Lane Cove West is a suburb  on the Lower North Shore of Sydney, in the state of New South Wales, Australia. Lane Cove West is located 9 kilometres north-west of the Sydney central business district, in the local government area of the Municipality of Lane Cove. Lane Cove and Lane Cove North are separate suburbs.

History
The land in the area was originally used for agriculture and owned by John Blackman. From the mid-1950s Lane Cove West was home to the national head office, pressing plant, warehouse and recording studios of the Warner Bros. Records label Festival Mushroom Records. Lane Cove West Public School was also built at this time.

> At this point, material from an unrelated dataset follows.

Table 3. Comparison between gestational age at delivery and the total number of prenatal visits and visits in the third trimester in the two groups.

Lane Cove West split off from Lane Cove to become a separate suburb on 6 September 2002.

Population
In the 2016 Census, there were 2,637 people in Lane Cove West. 62.7% of people were born in Australia. The most common countries of birth were England 5.4% and China 3.8%.  74.0% of people only spoke English at home. The most common responses for religion were Catholic 30.6%, No Religion 27.3% and Anglican 15.2%.

Commercial area
Lane Cove West Business Park is an industrial area with factories and warehouses of such companies as Cochlear Hearing Implants, Macquarie Goodman, La Kantina (restaurant), Rockwell Automation, Harley Davidson (head office) and a Storage King complex (on the same site where previously a Nestle factory was located). Most of these are located on Mars Road and Sam Johnson Way (Orion Rd).

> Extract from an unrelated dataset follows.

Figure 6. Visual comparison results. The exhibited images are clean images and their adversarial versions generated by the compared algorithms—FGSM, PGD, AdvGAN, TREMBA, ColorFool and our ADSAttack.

There are also a number of small businesses situated at Figtree Plaza on Cullen Street and Burns Bay Road. These include a hair salon, cafe, beautician, fish and chip shop, award winning fruit & vegetable market, and butcher shop. Close by is the Metropolitan Baptist Church.

Heritage listing
 Lane Cove House (c. 1850), at 38 Myee Crescent, is listed on the Register of the National Estate. In the early twentieth century it was a private psychiatric hospital.

Parks and recreation
Blackman Park is situated on the Lane Cove River and was originally a small valley used for landfill. It features a number of recreation facilities including tennis courts at the Lane Cove West Tennis Club, cricket pitches, bike tracks, basketball court, skate park and bush walking tracks. Smaller reserves include Cullen St Reserve, Henley Reserve, Penrose St Park, Garthowen St Cricket Nets and Epping Road Reserve. There is also a lawn bowls club, Lane Cove Bowling Club (formerly called Lane Cove West Bowling Club).